Oftentimes, discussion of failure analysis services for semiconductor devices tends to focus on the most complex of devices – microprocessors with millions of transistors, intricately designed printed circuit boards, or the fantastically precise silicon sensors called MEMS (micro-electro-mechanical systems). The reality of the industry, however, is that the vast majority of electronic components are far more simple, running the gamut from passive discretes like resistors and capacitors to simple active components like light-emitting diodes (LEDs) and power transistors. Almost every television remote control system, for example, uses a combination of LEDs and photodetectors to allow a user to channel surf. Despite their relative ubiquity, these types of components are just as susceptible to failure as any other – and, therefore, failure analysis can be just as useful in their improvement.
Failure analysis of a semiconductor LED can actually be quite complex, as there’s really only one failure mode – insufficient or completely absent light output – that can be seen. For obvious reasons, photoemission microscopy is tailor-made for finding defects on LEDs. The photoemission system will often reveal that what the naked eye perceives as the lower-than-specified light output is, in fact, uneven illumination (in other words, only part of the LED is lighting up, not the whole device). This uneven lighting can often be attributed to a damaged junction; often, a cross-section of the failing device will show a junction that has been spiked with metal causing a localized short, an ESD flash point creating a leaky junction or even a processing defect.
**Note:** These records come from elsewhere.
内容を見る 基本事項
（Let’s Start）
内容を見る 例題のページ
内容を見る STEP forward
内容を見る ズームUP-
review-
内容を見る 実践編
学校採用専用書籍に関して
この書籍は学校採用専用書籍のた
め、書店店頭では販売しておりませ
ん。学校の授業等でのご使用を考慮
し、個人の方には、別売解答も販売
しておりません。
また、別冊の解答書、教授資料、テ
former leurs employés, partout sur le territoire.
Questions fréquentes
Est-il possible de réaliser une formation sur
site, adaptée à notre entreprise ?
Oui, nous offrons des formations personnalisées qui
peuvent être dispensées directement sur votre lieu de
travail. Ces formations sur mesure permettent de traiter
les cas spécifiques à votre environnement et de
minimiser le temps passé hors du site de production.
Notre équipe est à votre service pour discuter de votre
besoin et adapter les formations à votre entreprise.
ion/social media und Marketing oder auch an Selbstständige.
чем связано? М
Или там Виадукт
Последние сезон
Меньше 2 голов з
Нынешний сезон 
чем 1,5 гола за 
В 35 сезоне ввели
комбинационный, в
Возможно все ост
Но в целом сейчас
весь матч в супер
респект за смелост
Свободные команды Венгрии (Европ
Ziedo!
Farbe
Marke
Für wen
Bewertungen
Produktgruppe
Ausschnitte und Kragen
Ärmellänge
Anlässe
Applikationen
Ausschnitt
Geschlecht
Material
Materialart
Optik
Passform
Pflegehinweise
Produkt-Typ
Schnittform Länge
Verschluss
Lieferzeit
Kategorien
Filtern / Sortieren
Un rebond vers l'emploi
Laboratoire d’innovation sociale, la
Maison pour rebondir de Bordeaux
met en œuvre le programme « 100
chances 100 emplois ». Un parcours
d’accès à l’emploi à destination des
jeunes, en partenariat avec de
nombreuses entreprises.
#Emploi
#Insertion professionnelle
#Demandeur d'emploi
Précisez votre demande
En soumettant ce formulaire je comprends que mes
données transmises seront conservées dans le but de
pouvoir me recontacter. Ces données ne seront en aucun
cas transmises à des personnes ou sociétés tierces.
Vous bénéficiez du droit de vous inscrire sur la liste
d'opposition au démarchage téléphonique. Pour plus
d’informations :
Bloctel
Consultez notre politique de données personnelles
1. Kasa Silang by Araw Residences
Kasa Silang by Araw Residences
Similarly, failure analysis of semiconductor photodetectors often depends on leveraging the unique characteristics of these types of devices. For example, failure analysis of a photovoltaic die (usually an array of diodes that generates a voltage when exposed to light) may involve shining a pulsed light source onto the surface of the die and monitoring the output of the device with an oscilloscope. By characterizing the photovoltaic’s output, an analyst may be able to narrow down the type of failure afflicting the array. An output that is stuck low, for example, may imply something completely different than an output that reaches its nominal voltage but decays back to nothing extremely quickly. At this point, an analyst must combine experimental data with experience and knowledge of semiconductor physics in order to successfully proceed with the failure analysis.
Though tearing apart cutting-edge technology is certainly the most (relatively) glamorous part of semiconductor failure analysis, analysis of more commonplace devices like LEDs is just as important. Indeed, finding the failure on an LED or photocell can be at least as complex, if not more so, than hunting down a failure on a microprocessor.